According to Robinson, Hird deliberately administered himself with Melanotan II, a substance with a similar sounding name but very different use. Melanotan II is a drug used for erectile dysfunction and as a tanning agent. Robinson told ASADA both he and Hird took Melanotan II for vanity reasons, as Melbourne was heading into its summer months.
Given Robinson's testimony, Hird cannot say with certainty what he did take. He says that at the time, he believed he was taking Melatonin.
Neither Melatonin nor Melanotan II are substances banned by the World Anti-Doping Agency. Normally, neither would be of any interest to investigators looking for evidence of doping.
Yet the fact that Robinson's testimony about Hird's drug-taking features prominently in the AFL's 34 pages of allegations against Essendon and its officials and ASADA's 400-page summary - and Hird's version of events not at all - provides an insight into why Essendon and Hird are so livid at ASADA and the AFL.
Hird's self-administering of Melanotan II is covered in some depth by the AFL's statement-of-grounds document released this week. The document criticises Hird for failing to make inquiries about the substance he was about to inject, for failing to ask whether Robinson was qualified to show him how to inject it, for failing to ask whether it was a banned substance. It notes that Hird suffered side-effects from the drug, but redacts what these side effects are.
The AFL's decision to redact the side-effects, ostensibly to protect Hird's privacy, has had the effect of publicly humiliating Hird. A Fairfax gossip columnist used Google to fill in the blanks and discovered one side-effect of Melanotan II is a painful, prolonged erection. No penis pun was spared. Twitter did the rest.
The AFL accuses Essendon of administering its players with a pharmacological rollcall of substances, some banned, some contentious and some developed for use in horses and dogs. Essendon's position is that of the 13 substances listed by the AFL, the WADA-banned Thymosin Beta 4 and Actovegin, an extract from calf's blood, were certainly not used. The club believes Lube All Plus, a dietary supplement used to treat joint problems in horses and dogs, was provided to the club by sports scientist Stephen Dank but not administered to any players.
The issue of whether Hird took Melatonin or Melatonan II is a sideshow to a very serious issue. As the aggrieved Essendon mother who called the Triple M radio station yesterday pointed out, the Essendon supplement scandal isn't about Hird or Paul Little, the club president who is now taking on the full might of the AFL.

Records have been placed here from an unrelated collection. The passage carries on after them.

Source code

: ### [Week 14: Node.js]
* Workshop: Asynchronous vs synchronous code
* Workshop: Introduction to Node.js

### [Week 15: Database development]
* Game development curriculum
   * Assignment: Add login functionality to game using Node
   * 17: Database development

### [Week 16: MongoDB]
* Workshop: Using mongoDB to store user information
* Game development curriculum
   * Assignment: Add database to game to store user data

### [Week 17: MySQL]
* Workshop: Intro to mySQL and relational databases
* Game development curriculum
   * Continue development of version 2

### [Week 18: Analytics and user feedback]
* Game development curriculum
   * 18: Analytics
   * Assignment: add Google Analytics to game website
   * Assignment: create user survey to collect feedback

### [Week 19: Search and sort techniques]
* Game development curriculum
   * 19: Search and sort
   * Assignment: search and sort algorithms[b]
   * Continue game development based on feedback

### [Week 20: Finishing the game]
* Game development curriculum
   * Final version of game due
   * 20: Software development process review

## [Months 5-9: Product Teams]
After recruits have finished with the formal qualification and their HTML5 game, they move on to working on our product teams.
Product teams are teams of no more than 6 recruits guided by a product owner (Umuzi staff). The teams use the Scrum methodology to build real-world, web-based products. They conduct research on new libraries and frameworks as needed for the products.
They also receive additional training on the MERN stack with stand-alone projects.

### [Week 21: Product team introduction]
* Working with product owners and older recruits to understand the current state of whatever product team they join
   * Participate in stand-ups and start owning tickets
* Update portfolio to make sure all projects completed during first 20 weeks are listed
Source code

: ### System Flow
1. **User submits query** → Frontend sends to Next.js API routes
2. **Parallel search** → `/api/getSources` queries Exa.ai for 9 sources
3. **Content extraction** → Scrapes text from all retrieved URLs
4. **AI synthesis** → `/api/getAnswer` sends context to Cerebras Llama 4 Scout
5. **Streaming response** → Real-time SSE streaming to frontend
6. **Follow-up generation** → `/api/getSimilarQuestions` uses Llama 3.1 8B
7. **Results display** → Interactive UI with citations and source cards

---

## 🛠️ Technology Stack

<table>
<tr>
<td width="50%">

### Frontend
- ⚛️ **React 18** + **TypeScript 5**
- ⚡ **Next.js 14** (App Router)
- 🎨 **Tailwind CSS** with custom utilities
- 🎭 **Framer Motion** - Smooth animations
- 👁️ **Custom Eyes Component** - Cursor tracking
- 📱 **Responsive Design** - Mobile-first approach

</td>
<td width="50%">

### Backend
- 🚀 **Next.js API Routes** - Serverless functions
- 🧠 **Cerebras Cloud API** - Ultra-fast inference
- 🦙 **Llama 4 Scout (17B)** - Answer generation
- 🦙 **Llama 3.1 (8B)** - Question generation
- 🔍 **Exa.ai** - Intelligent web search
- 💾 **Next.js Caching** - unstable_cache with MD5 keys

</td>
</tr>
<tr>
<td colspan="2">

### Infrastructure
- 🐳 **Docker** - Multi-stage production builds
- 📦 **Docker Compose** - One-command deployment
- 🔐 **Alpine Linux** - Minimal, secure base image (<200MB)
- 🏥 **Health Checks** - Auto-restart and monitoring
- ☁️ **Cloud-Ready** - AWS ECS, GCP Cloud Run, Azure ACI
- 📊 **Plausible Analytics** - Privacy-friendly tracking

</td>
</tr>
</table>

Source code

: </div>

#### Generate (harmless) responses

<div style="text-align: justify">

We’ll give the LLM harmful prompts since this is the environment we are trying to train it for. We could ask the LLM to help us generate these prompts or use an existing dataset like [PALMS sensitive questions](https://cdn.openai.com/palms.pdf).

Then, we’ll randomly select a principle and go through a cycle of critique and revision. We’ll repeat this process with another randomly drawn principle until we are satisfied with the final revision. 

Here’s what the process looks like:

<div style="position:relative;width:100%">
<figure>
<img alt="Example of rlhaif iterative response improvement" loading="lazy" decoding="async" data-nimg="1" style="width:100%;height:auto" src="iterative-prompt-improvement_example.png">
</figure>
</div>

"Let's not forget the harm was done to the players, not to James Hird. Let's not forget that my health repercussions, the players will have to deal with, not James Hird, not Mr Little."
Yet now that ASADA has completed its interviews at Essendon and the AFL has laid charges against the club, Hird, Danny Corcoran, Mark Thompson and Reid, ASADA and the AFL's treatment of the evidence has become a fundamental issue.

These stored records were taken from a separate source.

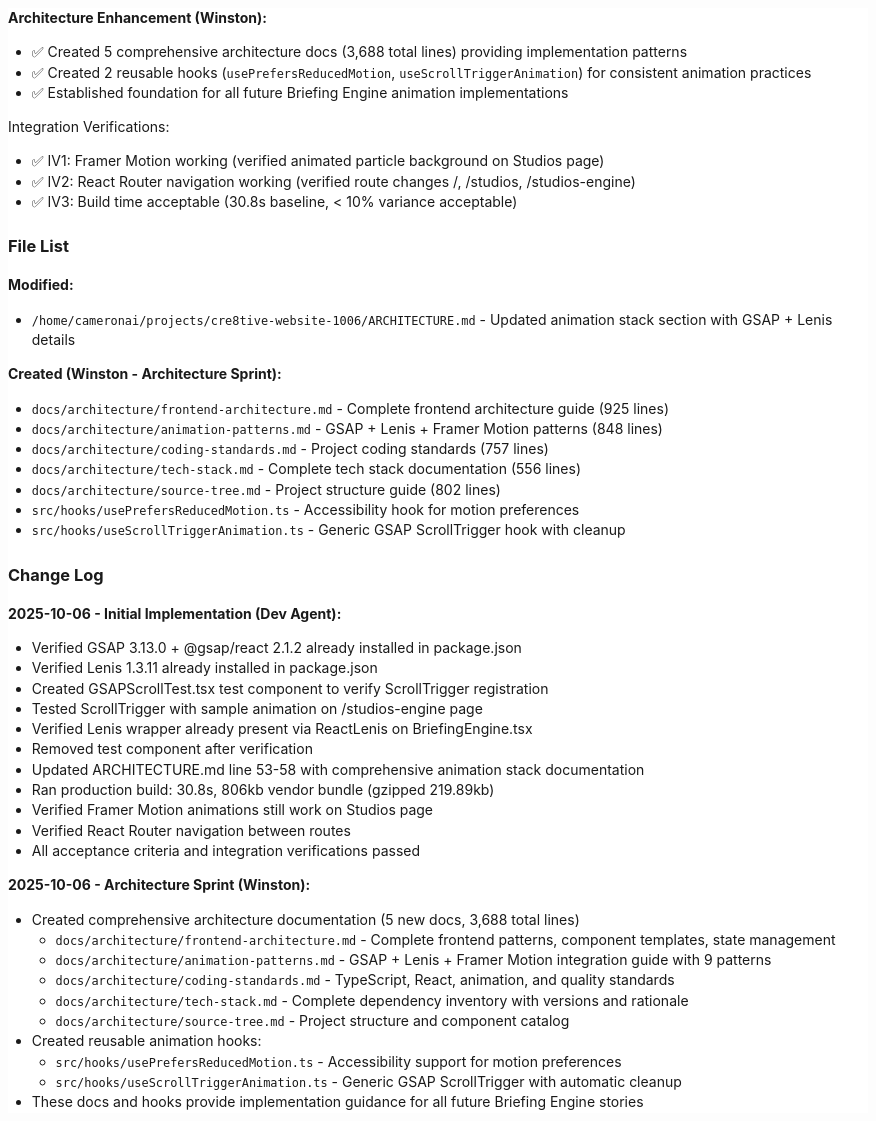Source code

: **Architecture Enhancement (Winston):**
- ✅ Created 5 comprehensive architecture docs (3,688 total lines) providing implementation patterns
- ✅ Created 2 reusable hooks (`usePrefersReducedMotion`, `useScrollTriggerAnimation`) for consistent animation practices
- ✅ Established foundation for all future Briefing Engine animation implementations

Integration Verifications:
- ✅ IV1: Framer Motion working (verified animated particle background on Studios page)
- ✅ IV2: React Router navigation working (verified route changes /, /studios, /studios-engine)
- ✅ IV3: Build time acceptable (30.8s baseline, < 10% variance acceptable)

### File List

**Modified:**
- `/home/cameronai/projects/cre8tive-website-1006/ARCHITECTURE.md` - Updated animation stack section with GSAP + Lenis details

**Created (Winston - Architecture Sprint):**
- `docs/architecture/frontend-architecture.md` - Complete frontend architecture guide (925 lines)
- `docs/architecture/animation-patterns.md` - GSAP + Lenis + Framer Motion patterns (848 lines)
- `docs/architecture/coding-standards.md` - Project coding standards (757 lines)
- `docs/architecture/tech-stack.md` - Complete tech stack documentation (556 lines)
- `docs/architecture/source-tree.md` - Project structure guide (802 lines)
- `src/hooks/usePrefersReducedMotion.ts` - Accessibility hook for motion preferences
- `src/hooks/useScrollTriggerAnimation.ts` - Generic GSAP ScrollTrigger hook with cleanup

### Change Log

**2025-10-06 - Initial Implementation (Dev Agent):**
- Verified GSAP 3.13.0 + @gsap/react 2.1.2 already installed in package.json
- Verified Lenis 1.3.11 already installed in package.json
- Created GSAPScrollTest.tsx test component to verify ScrollTrigger registration
- Tested ScrollTrigger with sample animation on /studios-engine page
- Verified Lenis wrapper already present via ReactLenis on BriefingEngine.tsx
- Removed test component after verification
- Updated ARCHITECTURE.md line 53-58 with comprehensive animation stack documentation
- Ran production build: 30.8s, 806kb vendor bundle (gzipped 219.89kb)
- Verified Framer Motion animations still work on Studios page
- Verified React Router navigation between routes
- All acceptance criteria and integration verifications passed

**2025-10-06 - Architecture Sprint (Winston):**
- Created comprehensive architecture documentation (5 new docs, 3,688 total lines)
  - `docs/architecture/frontend-architecture.md` - Complete frontend patterns, component templates, state management
  - `docs/architecture/animation-patterns.md` - GSAP + Lenis + Framer Motion integration guide with 9 patterns
  - `docs/architecture/coding-standards.md` - TypeScript, React, animation, and quality standards
  - `docs/architecture/tech-stack.md` - Complete dependency inventory with versions and rationale
  - `docs/architecture/source-tree.md` - Project structure and component catalog
- Created reusable animation hooks:
  - `src/hooks/usePrefersReducedMotion.ts` - Accessibility support for motion preferences
  - `src/hooks/useScrollTriggerAnimation.ts` - Generic GSAP ScrollTrigger with automatic cleanup
- These docs and hooks provide implementation guidance for all future Briefing Engine stories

The allegations against Essendon and Hird are damning. But if ASADA omitted Hird's testimony about Melatonin from its interim report, what else has been left out of the case against Essendon? This is a question Essendon and Hird's lawyers are only now starting to answer, as they comb through the tens of thousands of transcripts of interviews and other documents the AFL has chosen not to release.